The Jawoyn Association found two Jawoyn elders, Wamud Namok and Jimmy Kalarriya, who reported the name of the site as
Nawarla Gabarnmang (Jawoyn nawarla "place of", gabarnmang "hole in the rock"),
and who reported to have visited the shelter when they were children. They also identified the Jawoyn clan Buyhmi as the traditional owners of the site.

The site was first excavated in May 2010. Led by Bruno David of Monash University, the team included
Jean-Michel Geneste from the Centre National de Prehistoire of the French Ministry of Culture,
Hugues Plisson from the Centre National de la Recherche Scientifique at the University of Bordeaux,
Christopher Clarkson from the University of Queensland,
Jean-Jacques Delannoy from the Centre National de la Recherche Scientifique at the University de Savoie,
and Fiona Petchey from the University of Waikato.

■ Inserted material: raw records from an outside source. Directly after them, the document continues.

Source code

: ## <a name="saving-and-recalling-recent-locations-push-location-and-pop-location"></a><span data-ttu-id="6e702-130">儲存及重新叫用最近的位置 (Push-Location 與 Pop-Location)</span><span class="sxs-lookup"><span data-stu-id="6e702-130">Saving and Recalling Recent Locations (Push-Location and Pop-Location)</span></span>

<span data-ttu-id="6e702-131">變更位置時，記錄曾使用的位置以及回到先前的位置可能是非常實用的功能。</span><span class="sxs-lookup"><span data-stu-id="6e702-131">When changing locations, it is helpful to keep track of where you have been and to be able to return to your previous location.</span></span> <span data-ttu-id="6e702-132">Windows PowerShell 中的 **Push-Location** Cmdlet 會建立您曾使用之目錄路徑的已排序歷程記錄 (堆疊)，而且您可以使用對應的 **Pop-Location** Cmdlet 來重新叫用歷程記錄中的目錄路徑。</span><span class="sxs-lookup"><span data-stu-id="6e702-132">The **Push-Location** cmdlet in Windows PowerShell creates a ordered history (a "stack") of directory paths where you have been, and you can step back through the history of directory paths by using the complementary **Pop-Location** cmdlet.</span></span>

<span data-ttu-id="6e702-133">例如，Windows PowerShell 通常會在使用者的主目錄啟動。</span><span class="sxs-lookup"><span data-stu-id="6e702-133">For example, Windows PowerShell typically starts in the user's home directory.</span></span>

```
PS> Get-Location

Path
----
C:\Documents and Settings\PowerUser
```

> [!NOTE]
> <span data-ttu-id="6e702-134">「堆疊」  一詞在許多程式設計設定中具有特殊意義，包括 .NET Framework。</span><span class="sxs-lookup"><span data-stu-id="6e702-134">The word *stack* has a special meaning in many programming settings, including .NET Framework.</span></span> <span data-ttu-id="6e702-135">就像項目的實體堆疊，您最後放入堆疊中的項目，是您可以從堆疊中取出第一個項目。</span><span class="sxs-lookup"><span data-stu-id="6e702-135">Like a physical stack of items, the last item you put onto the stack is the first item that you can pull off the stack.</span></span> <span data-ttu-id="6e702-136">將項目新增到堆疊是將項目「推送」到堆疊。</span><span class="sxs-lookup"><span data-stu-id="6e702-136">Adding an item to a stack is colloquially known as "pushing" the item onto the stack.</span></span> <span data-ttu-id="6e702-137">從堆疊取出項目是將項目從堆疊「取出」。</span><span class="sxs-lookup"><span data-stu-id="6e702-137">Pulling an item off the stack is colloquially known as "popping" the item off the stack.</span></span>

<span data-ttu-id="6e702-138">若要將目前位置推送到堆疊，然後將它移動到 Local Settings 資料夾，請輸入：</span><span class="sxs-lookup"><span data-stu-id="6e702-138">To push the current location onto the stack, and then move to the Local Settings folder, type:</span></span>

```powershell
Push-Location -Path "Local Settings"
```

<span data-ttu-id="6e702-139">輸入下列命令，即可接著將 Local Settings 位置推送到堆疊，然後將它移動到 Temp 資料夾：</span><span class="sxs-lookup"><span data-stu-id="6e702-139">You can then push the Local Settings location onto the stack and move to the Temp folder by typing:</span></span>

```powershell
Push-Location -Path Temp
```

A fragment of a ground-edge stone axe found by the international archaeological team has been dated at 35,500 years old, which makes it the oldest of its type known in the world.

A slab of painted rock which fell to the floor had ash adhering which was radiocarbon dated at 27631±717 years cal BP which indicates that the ceiling must have been painted before 28,000 years ago. Radiocarbon dating of charcoal excavated from the lowest stratigraphic layer returned a mean age of 35400±410 years cal BP while the six upper layers had been deposited over the last 20,000 years. The art is the oldest firmly dated rock painting in Australia. However, radiocarbon dating of charcoal excavated from the base of the lowest stratigraphic layer of the floor returned a mean age of 45180±910 years cal BP suggesting the oldest date for the earliest human habitation. Faceted and use-striated hematite crayons have been recovered from nearby locations (Malakunanja II and Nauwalabila 1) in strata dated from 45,000 to 60,000 years old which suggests that the Gabarnmung shelter may have been decorated from its inception.

The site also includes panels of recent paintings, radiocarbon dated to between AD 1433-1631 and AD 1658-1952 (calibrated 95% CI), consistent with the reports that the cave was still visited within living memory.